┌──

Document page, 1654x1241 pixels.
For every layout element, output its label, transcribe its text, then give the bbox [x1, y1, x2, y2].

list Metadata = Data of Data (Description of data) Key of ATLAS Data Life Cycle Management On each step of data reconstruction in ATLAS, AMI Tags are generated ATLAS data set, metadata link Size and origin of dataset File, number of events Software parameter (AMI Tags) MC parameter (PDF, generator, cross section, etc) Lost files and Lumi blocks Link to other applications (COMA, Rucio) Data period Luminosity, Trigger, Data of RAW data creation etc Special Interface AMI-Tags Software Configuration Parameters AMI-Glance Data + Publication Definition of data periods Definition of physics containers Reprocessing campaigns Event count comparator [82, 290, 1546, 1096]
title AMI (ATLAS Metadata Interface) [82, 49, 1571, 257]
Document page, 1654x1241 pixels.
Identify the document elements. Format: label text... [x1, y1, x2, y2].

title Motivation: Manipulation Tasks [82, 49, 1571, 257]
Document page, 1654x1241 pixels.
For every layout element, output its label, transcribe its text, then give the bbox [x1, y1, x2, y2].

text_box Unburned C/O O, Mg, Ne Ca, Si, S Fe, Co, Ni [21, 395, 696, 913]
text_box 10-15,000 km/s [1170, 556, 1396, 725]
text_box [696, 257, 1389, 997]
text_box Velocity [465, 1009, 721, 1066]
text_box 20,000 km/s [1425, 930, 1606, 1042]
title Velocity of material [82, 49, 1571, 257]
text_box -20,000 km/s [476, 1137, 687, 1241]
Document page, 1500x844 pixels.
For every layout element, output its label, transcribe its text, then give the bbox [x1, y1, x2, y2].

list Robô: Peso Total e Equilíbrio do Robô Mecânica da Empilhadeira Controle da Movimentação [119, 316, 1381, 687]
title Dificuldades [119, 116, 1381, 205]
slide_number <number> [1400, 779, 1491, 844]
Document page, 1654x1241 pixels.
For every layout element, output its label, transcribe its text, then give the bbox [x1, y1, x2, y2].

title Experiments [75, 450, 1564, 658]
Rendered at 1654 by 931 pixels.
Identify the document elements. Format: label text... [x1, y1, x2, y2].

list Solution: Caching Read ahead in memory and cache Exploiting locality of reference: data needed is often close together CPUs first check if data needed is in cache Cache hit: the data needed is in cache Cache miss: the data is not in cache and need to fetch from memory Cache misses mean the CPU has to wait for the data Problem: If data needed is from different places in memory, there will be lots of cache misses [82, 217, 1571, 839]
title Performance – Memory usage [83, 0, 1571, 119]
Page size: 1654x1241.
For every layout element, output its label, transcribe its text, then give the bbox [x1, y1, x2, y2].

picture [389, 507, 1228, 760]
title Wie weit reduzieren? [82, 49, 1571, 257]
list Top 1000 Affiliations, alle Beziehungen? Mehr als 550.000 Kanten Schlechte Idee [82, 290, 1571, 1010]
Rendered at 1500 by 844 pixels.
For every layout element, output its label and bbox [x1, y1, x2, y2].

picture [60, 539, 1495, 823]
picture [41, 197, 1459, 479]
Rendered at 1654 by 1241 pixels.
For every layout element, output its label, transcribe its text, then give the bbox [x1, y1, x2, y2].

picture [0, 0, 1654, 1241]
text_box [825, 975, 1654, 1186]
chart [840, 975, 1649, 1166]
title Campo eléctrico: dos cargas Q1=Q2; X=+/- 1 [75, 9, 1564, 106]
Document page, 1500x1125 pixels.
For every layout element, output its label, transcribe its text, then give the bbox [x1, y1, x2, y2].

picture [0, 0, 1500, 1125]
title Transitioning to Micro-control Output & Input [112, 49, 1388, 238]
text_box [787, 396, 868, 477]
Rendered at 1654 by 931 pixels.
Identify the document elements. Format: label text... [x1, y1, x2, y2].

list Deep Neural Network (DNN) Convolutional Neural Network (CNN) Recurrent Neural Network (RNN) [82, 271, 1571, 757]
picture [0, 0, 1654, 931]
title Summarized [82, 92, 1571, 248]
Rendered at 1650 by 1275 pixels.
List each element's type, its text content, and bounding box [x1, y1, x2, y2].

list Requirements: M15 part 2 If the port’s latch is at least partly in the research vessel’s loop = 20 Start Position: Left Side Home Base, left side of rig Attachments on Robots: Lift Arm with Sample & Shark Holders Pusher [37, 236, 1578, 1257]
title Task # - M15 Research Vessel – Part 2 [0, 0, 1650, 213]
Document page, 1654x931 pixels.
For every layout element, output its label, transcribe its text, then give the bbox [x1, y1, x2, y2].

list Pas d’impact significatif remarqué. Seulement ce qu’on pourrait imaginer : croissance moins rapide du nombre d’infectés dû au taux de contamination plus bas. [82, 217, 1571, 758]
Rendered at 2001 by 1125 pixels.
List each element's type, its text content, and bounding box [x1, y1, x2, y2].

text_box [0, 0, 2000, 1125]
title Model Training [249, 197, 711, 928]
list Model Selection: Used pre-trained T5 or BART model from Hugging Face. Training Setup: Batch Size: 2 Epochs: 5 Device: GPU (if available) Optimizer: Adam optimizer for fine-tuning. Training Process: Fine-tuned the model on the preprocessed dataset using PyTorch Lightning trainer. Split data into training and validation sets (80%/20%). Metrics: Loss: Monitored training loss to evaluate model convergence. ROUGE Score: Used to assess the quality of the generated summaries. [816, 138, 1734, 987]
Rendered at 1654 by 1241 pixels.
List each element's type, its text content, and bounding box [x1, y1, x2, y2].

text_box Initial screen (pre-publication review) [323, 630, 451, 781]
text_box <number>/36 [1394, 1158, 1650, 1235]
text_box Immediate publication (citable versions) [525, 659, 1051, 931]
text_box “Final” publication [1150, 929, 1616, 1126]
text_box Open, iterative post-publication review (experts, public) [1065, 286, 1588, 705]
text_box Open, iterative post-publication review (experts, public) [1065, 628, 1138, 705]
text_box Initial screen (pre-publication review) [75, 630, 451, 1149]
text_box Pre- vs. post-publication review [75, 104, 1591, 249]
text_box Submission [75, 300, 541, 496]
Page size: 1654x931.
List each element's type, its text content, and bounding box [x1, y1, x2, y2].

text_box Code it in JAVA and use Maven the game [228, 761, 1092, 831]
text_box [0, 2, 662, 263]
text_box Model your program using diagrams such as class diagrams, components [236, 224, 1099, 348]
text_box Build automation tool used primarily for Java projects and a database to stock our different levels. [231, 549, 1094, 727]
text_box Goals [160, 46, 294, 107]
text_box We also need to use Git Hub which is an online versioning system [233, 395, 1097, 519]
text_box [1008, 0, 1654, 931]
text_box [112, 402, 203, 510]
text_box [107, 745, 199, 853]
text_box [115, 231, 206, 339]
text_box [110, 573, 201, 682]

└──

Format every line in the entries above as a JSON list of strings, one string per line, leaving out blank lines.

-- REPLY --
[
  "Document page, 1654x1241 pixels.",
  "For every layout element, output its label, transcribe its text, then give the bbox [x1, y1, x2, y2].",
  "list Metadata = Data of Data (Description of data) Key of ATLAS Data Life Cycle Management On each step of data reconstruction in ATLAS, AMI Tags are generated ATLAS data set, metadata link Size and origin of dataset File, number of events Software parameter (AMI Tags) MC parameter (PDF, generator, cross section, etc) Lost files and Lumi blocks Link to other applications (COMA, Rucio) Data period Luminosity, Trigger, Data of RAW data creation etc Special Interface AMI-Tags Software Configuration Parameters AMI-Glance Data + Publication Definition of data periods Definition of physics containers Reprocessing campaigns Event count comparator [82, 290, 1546, 1096]",
  "title AMI (ATLAS Metadata Interface) [82, 49, 1571, 257]",
  "Document page, 1654x1241 pixels.",
  "Identify the document elements. Format: label text... [x1, y1, x2, y2].",
  "title Motivation: Manipulation Tasks [82, 49, 1571, 257]",
  "Document page, 1654x1241 pixels.",
  "For every layout element, output its label, transcribe its text, then give the bbox [x1, y1, x2, y2].",
  "text_box Unburned C/O O, Mg, Ne Ca, Si, S Fe, Co, Ni [21, 395, 696, 913]",
  "text_box 10-15,000 km/s [1170, 556, 1396, 725]",
  "text_box [696, 257, 1389, 997]",
  "text_box Velocity [465, 1009, 721, 1066]",
  "text_box 20,000 km/s [1425, 930, 1606, 1042]",
  "title Velocity of material [82, 49, 1571, 257]",
  "text_box -20,000 km/s [476, 1137, 687, 1241]",
  "Document page, 1500x844 pixels.",
  "For every layout element, output its label, transcribe its text, then give the bbox [x1, y1, x2, y2].",
  "list Robô: Peso Total e Equilíbrio do Robô Mecânica da Empilhadeira Controle da Movimentação [119, 316, 1381, 687]",
  "title Dificuldades [119, 116, 1381, 205]",
  "slide_number <number> [1400, 779, 1491, 844]",
  "Document page, 1654x1241 pixels.",
  "For every layout element, output its label, transcribe its text, then give the bbox [x1, y1, x2, y2].",
  "title Experiments [75, 450, 1564, 658]",
  "Rendered at 1654 by 931 pixels.",
  "Identify the document elements. Format: label text... [x1, y1, x2, y2].",
  "list Solution: Caching Read ahead in memory and cache Exploiting locality of reference: data needed is often close together CPUs first check if data needed is in cache Cache hit: the data needed is in cache Cache miss: the data is not in cache and need to fetch from memory Cache misses mean the CPU has to wait for the data Problem: If data needed is from different places in memory, there will be lots of cache misses [82, 217, 1571, 839]",
  "title Performance – Memory usage [83, 0, 1571, 119]",
  "Page size: 1654x1241.",
  "For every layout element, output its label, transcribe its text, then give the bbox [x1, y1, x2, y2].",
  "picture [389, 507, 1228, 760]",
  "title Wie weit reduzieren? [82, 49, 1571, 257]",
  "list Top 1000 Affiliations, alle Beziehungen? Mehr als 550.000 Kanten Schlechte Idee [82, 290, 1571, 1010]",
  "Rendered at 1500 by 844 pixels.",
  "For every layout element, output its label and bbox [x1, y1, x2, y2].",
  "picture [60, 539, 1495, 823]",
  "picture [41, 197, 1459, 479]",
  "Rendered at 1654 by 1241 pixels.",
  "For every layout element, output its label, transcribe its text, then give the bbox [x1, y1, x2, y2].",
  "picture [0, 0, 1654, 1241]",
  "text_box [825, 975, 1654, 1186]",
  "chart [840, 975, 1649, 1166]",
  "title Campo eléctrico: dos cargas Q1=Q2; X=+/- 1 [75, 9, 1564, 106]",
  "Document page, 1500x1125 pixels.",
  "For every layout element, output its label, transcribe its text, then give the bbox [x1, y1, x2, y2].",
  "picture [0, 0, 1500, 1125]",
  "title Transitioning to Micro-control Output & Input [112, 49, 1388, 238]",
  "text_box [787, 396, 868, 477]",
  "Rendered at 1654 by 931 pixels.",
  "Identify the document elements. Format: label text... [x1, y1, x2, y2].",
  "list Deep Neural Network (DNN) Convolutional Neural Network (CNN) Recurrent Neural Network (RNN) [82, 271, 1571, 757]",
  "picture [0, 0, 1654, 931]",
  "title Summarized [82, 92, 1571, 248]",
  "Rendered at 1650 by 1275 pixels.",
  "List each element's type, its text content, and bounding box [x1, y1, x2, y2].",
  "list Requirements: M15 part 2 If the port’s latch is at least partly in the research vessel’s loop = 20 Start Position: Left Side Home Base, left side of rig Attachments on Robots: Lift Arm with Sample & Shark Holders Pusher [37, 236, 1578, 1257]",
  "title Task # - M15 Research Vessel – Part 2 [0, 0, 1650, 213]",
  "Document page, 1654x931 pixels.",
  "For every layout element, output its label, transcribe its text, then give the bbox [x1, y1, x2, y2].",
  "list Pas d’impact significatif remarqué. Seulement ce qu’on pourrait imaginer : croissance moins rapide du nombre d’infectés dû au taux de contamination plus bas. [82, 217, 1571, 758]",
  "Rendered at 2001 by 1125 pixels.",
  "List each element's type, its text content, and bounding box [x1, y1, x2, y2].",
  "text_box [0, 0, 2000, 1125]",
  "title Model Training [249, 197, 711, 928]",
  "list Model Selection: Used pre-trained T5 or BART model from Hugging Face. Training Setup: Batch Size: 2 Epochs: 5 Device: GPU (if available) Optimizer: Adam optimizer for fine-tuning. Training Process: Fine-tuned the model on the preprocessed dataset using PyTorch Lightning trainer. Split data into training and validation sets (80%/20%). Metrics: Loss: Monitored training loss to evaluate model convergence. ROUGE Score: Used to assess the quality of the generated summaries. [816, 138, 1734, 987]",
  "Rendered at 1654 by 1241 pixels.",
  "List each element's type, its text content, and bounding box [x1, y1, x2, y2].",
  "text_box Initial screen (pre-publication review) [323, 630, 451, 781]",
  "text_box <number>/36 [1394, 1158, 1650, 1235]",
  "text_box Immediate publication (citable versions) [525, 659, 1051, 931]",
  "text_box “Final” publication [1150, 929, 1616, 1126]",
  "text_box Open, iterative post-publication review (experts, public) [1065, 286, 1588, 705]",
  "text_box Open, iterative post-publication review (experts, public) [1065, 628, 1138, 705]",
  "text_box Initial screen (pre-publication review) [75, 630, 451, 1149]",
  "text_box Pre- vs. post-publication review [75, 104, 1591, 249]",
  "text_box Submission [75, 300, 541, 496]",
  "Page size: 1654x931.",
  "List each element's type, its text content, and bounding box [x1, y1, x2, y2].",
  "text_box Code it in JAVA and use Maven the game [228, 761, 1092, 831]",
  "text_box [0, 2, 662, 263]",
  "text_box Model your program using diagrams such as class diagrams, components [236, 224, 1099, 348]",
  "text_box Build automation tool used primarily for Java projects and a database to stock our different levels. [231, 549, 1094, 727]",
  "text_box Goals [160, 46, 294, 107]",
  "text_box We also need to use Git Hub which is an online versioning system [233, 395, 1097, 519]",
  "text_box [1008, 0, 1654, 931]",
  "text_box [112, 402, 203, 510]",
  "text_box [107, 745, 199, 853]",
  "text_box [115, 231, 206, 339]",
  "text_box [110, 573, 201, 682]"
]